Through the line with "ử gia đình rõ" and starting from the first line, return the records below word for word, with pictures left out.

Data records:
□ □ □ □ □
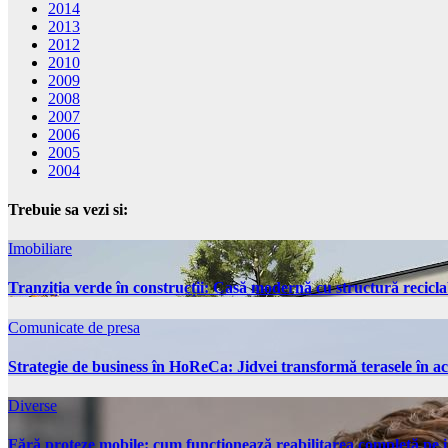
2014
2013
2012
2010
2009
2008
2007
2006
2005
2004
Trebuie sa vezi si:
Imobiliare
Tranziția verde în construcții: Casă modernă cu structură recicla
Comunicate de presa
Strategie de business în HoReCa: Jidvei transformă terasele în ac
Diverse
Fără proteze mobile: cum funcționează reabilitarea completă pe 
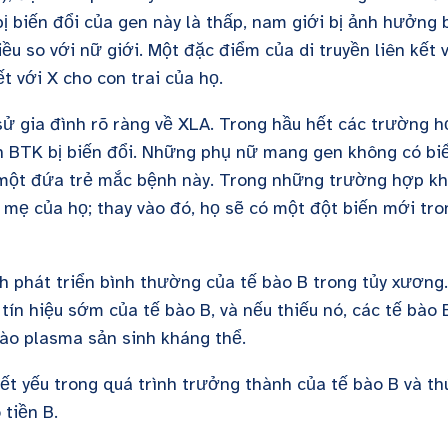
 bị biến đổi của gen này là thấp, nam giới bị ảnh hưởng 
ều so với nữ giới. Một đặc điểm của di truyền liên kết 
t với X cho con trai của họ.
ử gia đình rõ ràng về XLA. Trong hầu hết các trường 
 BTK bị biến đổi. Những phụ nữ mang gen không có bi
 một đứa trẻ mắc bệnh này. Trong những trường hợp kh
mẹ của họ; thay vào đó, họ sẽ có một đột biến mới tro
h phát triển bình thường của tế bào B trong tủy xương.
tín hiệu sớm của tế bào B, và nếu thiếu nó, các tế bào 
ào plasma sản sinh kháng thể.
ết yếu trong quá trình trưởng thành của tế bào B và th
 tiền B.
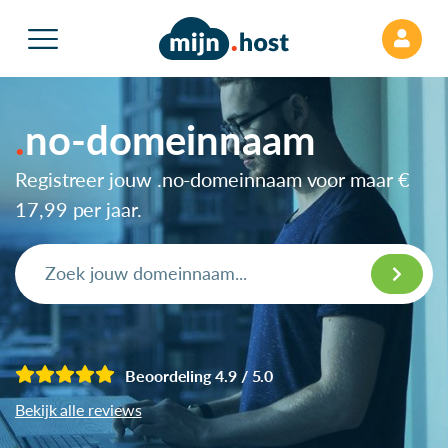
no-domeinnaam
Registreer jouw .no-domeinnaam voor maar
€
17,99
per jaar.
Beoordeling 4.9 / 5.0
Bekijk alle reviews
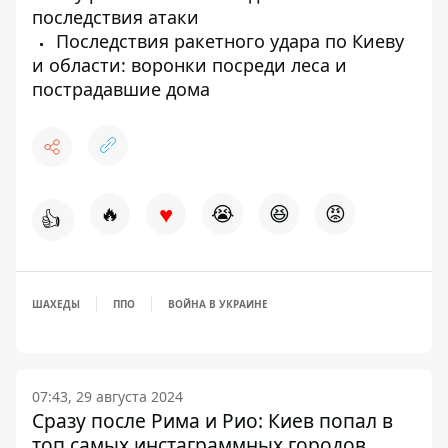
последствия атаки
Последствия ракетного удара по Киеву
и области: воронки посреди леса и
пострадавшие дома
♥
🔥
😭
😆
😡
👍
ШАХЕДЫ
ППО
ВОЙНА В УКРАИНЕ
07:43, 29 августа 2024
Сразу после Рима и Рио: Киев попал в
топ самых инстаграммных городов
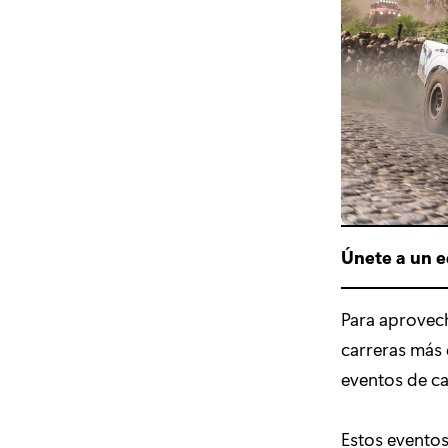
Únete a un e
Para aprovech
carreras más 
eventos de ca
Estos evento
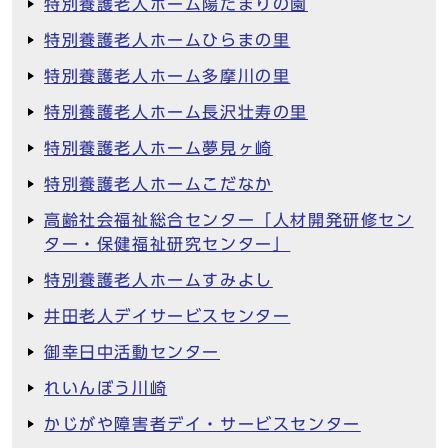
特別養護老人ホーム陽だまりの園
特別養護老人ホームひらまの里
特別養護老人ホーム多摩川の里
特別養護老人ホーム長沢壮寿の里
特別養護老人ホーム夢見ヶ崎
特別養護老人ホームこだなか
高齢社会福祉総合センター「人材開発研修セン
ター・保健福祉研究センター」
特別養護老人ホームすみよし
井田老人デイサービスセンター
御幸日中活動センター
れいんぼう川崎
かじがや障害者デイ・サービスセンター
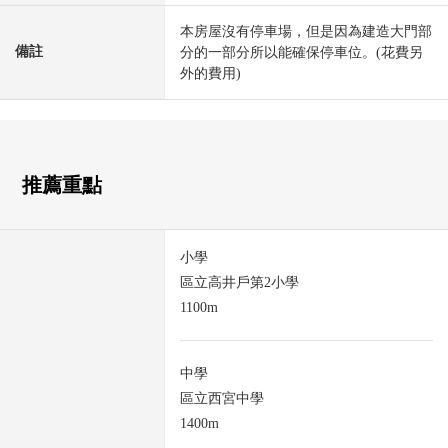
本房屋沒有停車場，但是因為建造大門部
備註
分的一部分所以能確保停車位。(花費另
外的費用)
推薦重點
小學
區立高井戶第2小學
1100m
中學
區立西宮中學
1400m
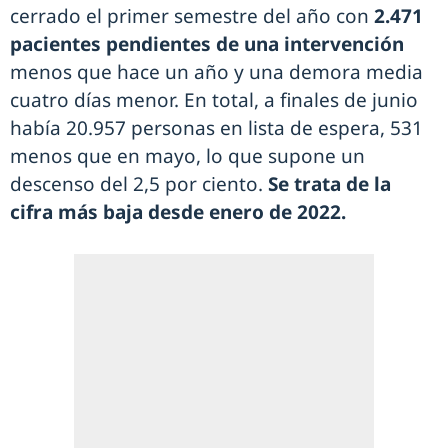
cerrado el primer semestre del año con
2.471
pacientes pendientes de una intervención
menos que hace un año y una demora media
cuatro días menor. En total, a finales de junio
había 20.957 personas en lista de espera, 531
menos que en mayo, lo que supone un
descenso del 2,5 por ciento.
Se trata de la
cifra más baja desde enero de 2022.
□ □ □ □ □
→ **Task output**:
2014
2013
2012
2010
2009
2008
2007
2006
2005
2004
Trebuie sa vezi si:
Imobiliare
Tranziția verde în construcții: Casă modernă cu structură recicla
Comunicate de presa
Strategie de business în HoReCa: Jidvei transformă terasele în ac
Diverse
Fără proteze mobile: cum funcționează reabilitarea completă pe 
 bị biến đổi của gen này là thấp, nam giới bị ảnh hưởng 
ều so với nữ giới. Một đặc điểm của di truyền liên kết 
t với X cho con trai của họ.
ử gia đình rõ ràng về XLA. Trong hầu hết các trường 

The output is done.